I believe the same rule applies in the classroom. There are many students who have been brought up to respect authority and follow directions simply because a teacher tells them to, and we are very thankful for these students. These sweet, well-behaved kids deserve all of the love and attention we can give them. However, there are also those few who seem to want to do the opposite of what we ask and may not always be interested in our consequences. This is where relationships come in.

I still remember my education professor at Hope College imparting her wisdom: “Some kids won’t do anything for you… until you build a relationship. Then they’ll do ANYTHING for you!” I have taught in elementary, middle, and high schools, and I believe these words to be true at every level.

Check out the words of one of our most struggling and sometimes verbally inappropriate high school students about a teacher who has taken time and energy to build a relationship with him:

“She makes sure I have my work done or at least am attempting at it. If it was another teacher trying to nag at me about doing something, I would of simply told them off. For some people, it’s really hard to get someone to do something. At least for me, I’m probably the most stubborn and hard-headed in the class so that’s pretty impressive. I’ve been kicked out and suspended from the class before (more than once) but she still was there to help. I’ve improved myself I think because of her. She also happened to be there when I was struggling in life. She asks about why I wasn’t at school and how to help. I’ve also more understood that not all people are bad or wish the worst on you to do bad. Most teachers couldn’t care less about you… she could of chose to be like that, but she didn’t. I appreciate that the most. For her to take extra time from her job and put it elsewhere is a great thing. She could hate me and just say I’ll become the next dropout or screw up my own life but does she? No. If more teachers were as helpful as her, some kids would be able to look forward to going to school.”

Building relationships does not:

  • mean you do not give consequences
  • happen overnight
  • involve being on a “friend level” with students, or that they don’t respect you as authority
  • ever become wasted time

Some specific tips I’ve developed over the years:

  • I try to keep this thought in mind: The 55 minutes in your classroom might be the most attention that student receives all day.
  • Kids like to know we’re human beings. Telling stories or even apologizing for something we did wrong helps build a relationship with them.
  • All students, but especially older or “at risk” students, will want a rationale about why they need to do an assigned task. The more we can honestly explain the necessity of a direction we’ve given, the more the relationship is built and the happier the student will be to complete it.
  • If you’re about ready to give up on a student, realize that probably every other teacher (and maybe even the student’s family) is too. That’s exactly when they need you in their corner the most: not letting them get away with anything, but also not disregarding them as “not worth the time.”
  • Some kids enjoy compliments, but to build relationships with those who don’t, I simply make observations. “Oh wow, you got a haircut!” “You really know these quadratic equations.” “Looks like you got new shoes!” These things still show them you’re noticing them.

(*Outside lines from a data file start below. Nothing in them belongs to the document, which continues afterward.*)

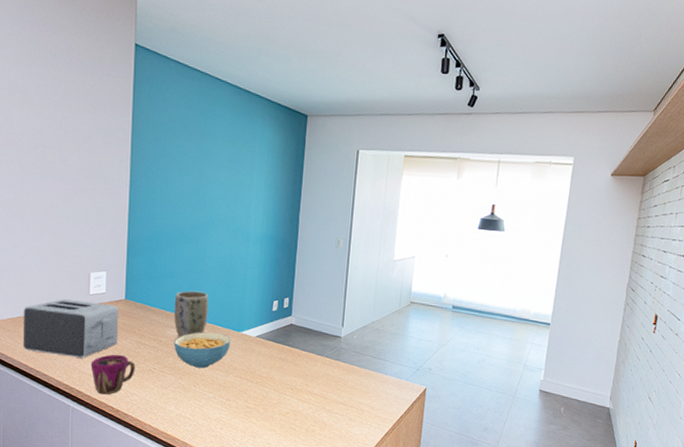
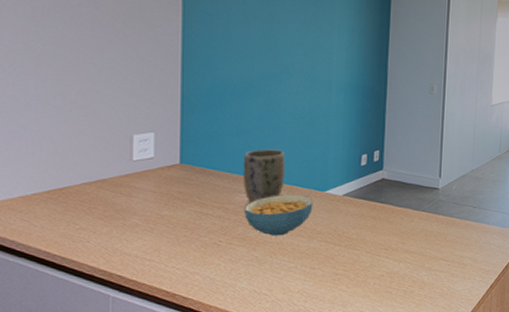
toaster: present [22,298,118,359] -> none [40,167,171,238]
cup: present [91,354,136,395] -> none [136,228,196,278]

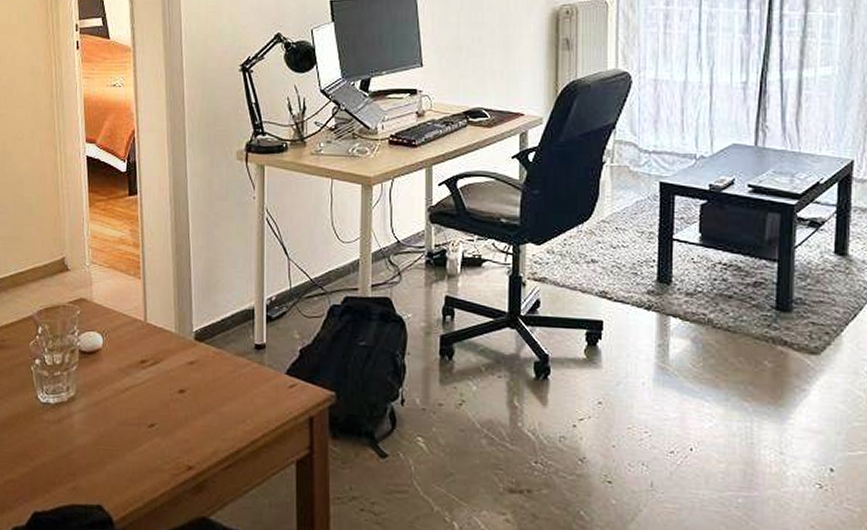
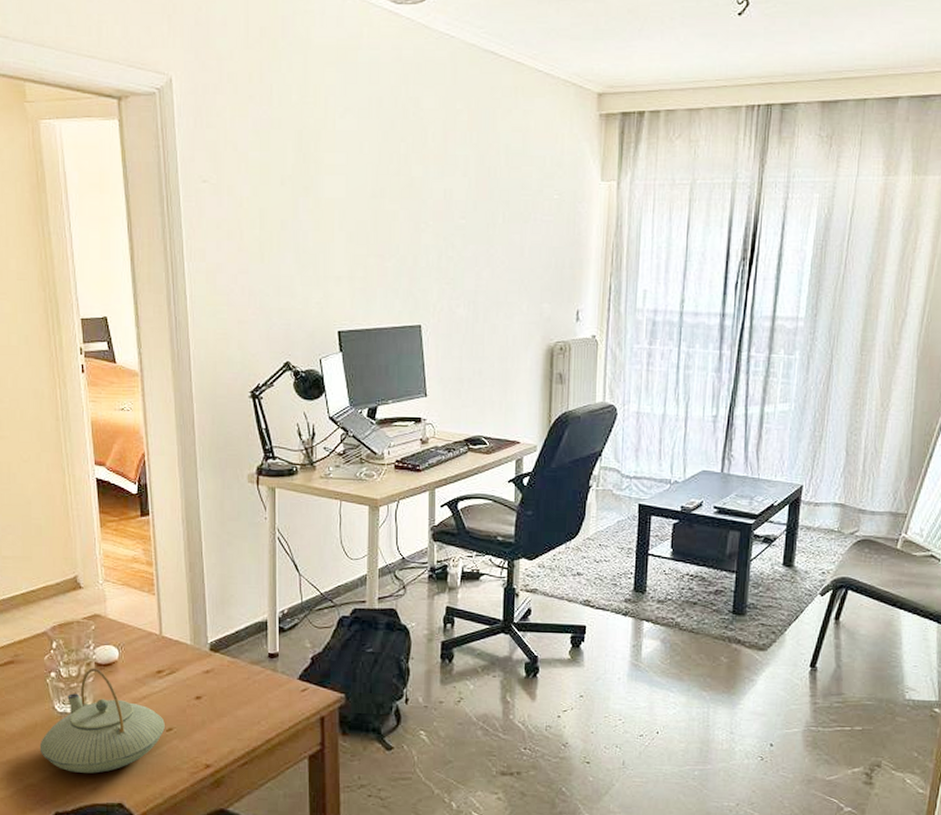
teapot: none [21,355,147,471] -> present [39,668,165,773]

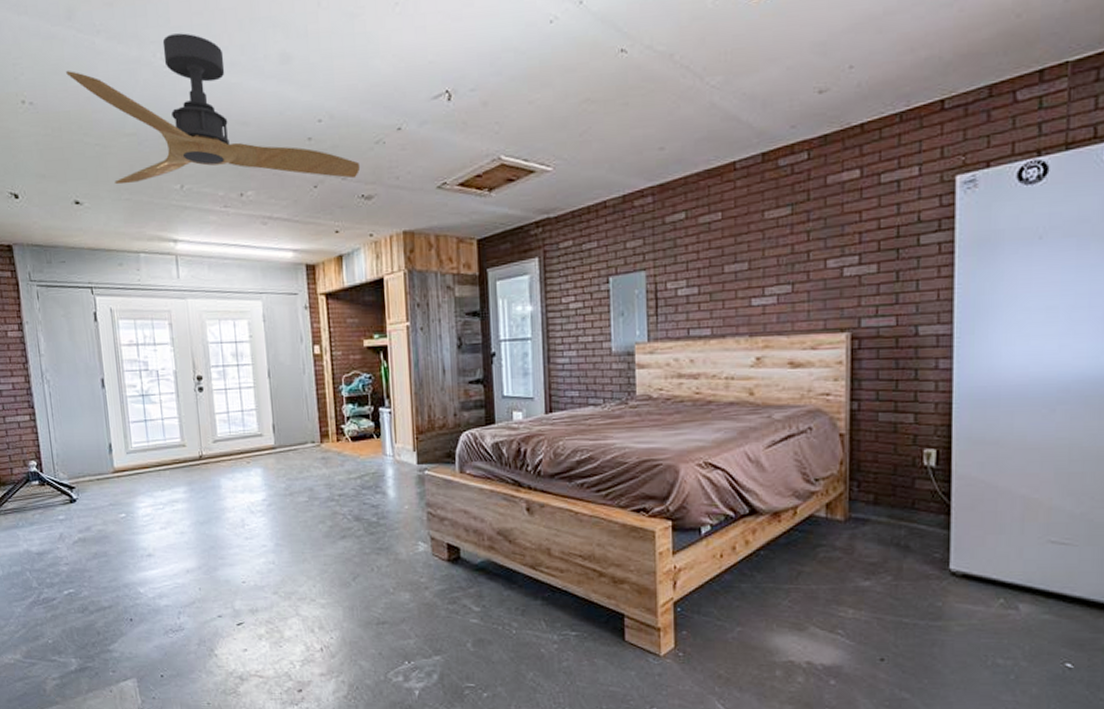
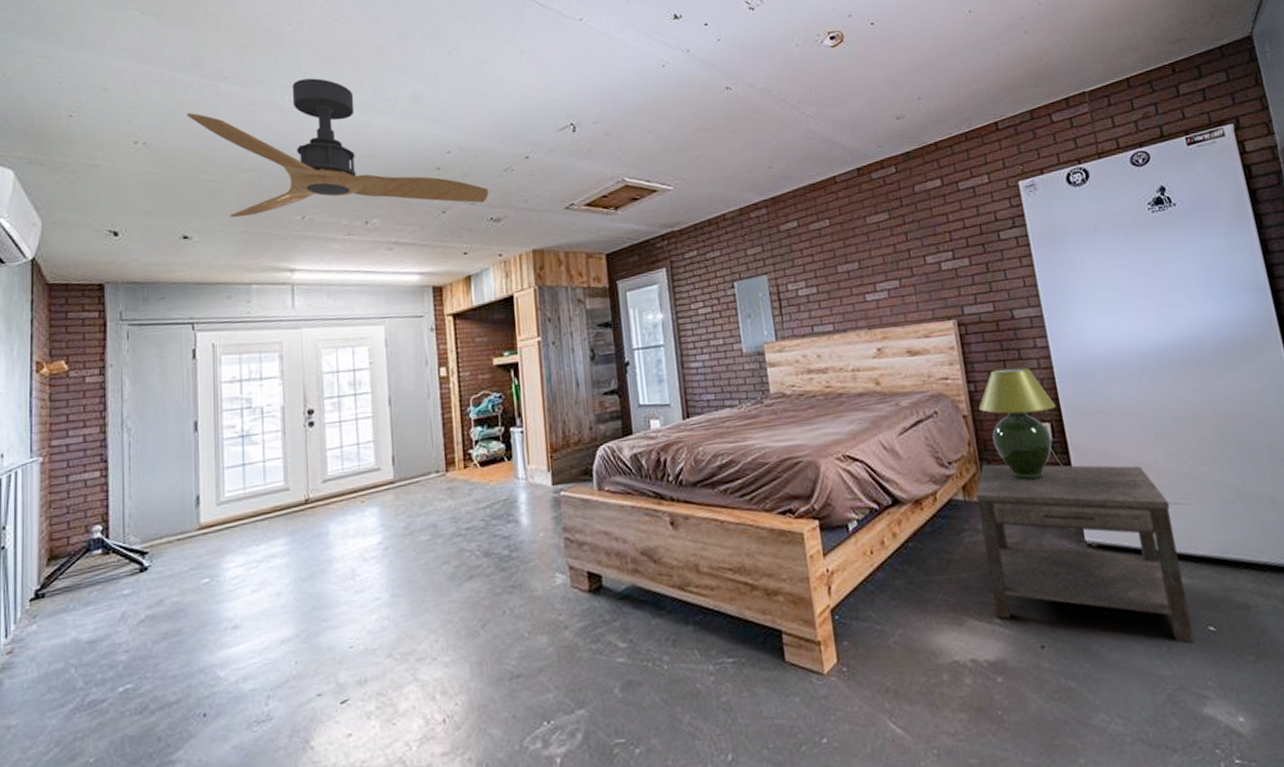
side table: none [838,484,1053,676] -> present [975,464,1195,644]
table lamp: none [859,388,947,506] -> present [979,367,1056,481]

In the wise words of my mother in law, “Everyone’s carrying their own cross.” When I’m burdened and stressed, I become less pleasant. What I need in that time is not only for someone to reprimand my behavior but more importantly for them to care about me, listen to me, and ask me if I’m okay. (See next tip)

  • Certain students are best disciplined in private. I have learned to switch my conversation from “Stop acting this way!” to “Are you okay?” Once I listen to the student about anything going on in his or her life that may be affecting their behavior, then we can handle consequences.

By building a relationship with your students, they will love you, be happy about coming to your class, and work for you, even when they don’t feel like it, because they know how much you care!

Some kids won’t do anything for you. Until you build a relationship; Then they’ll do ANYTHING for you.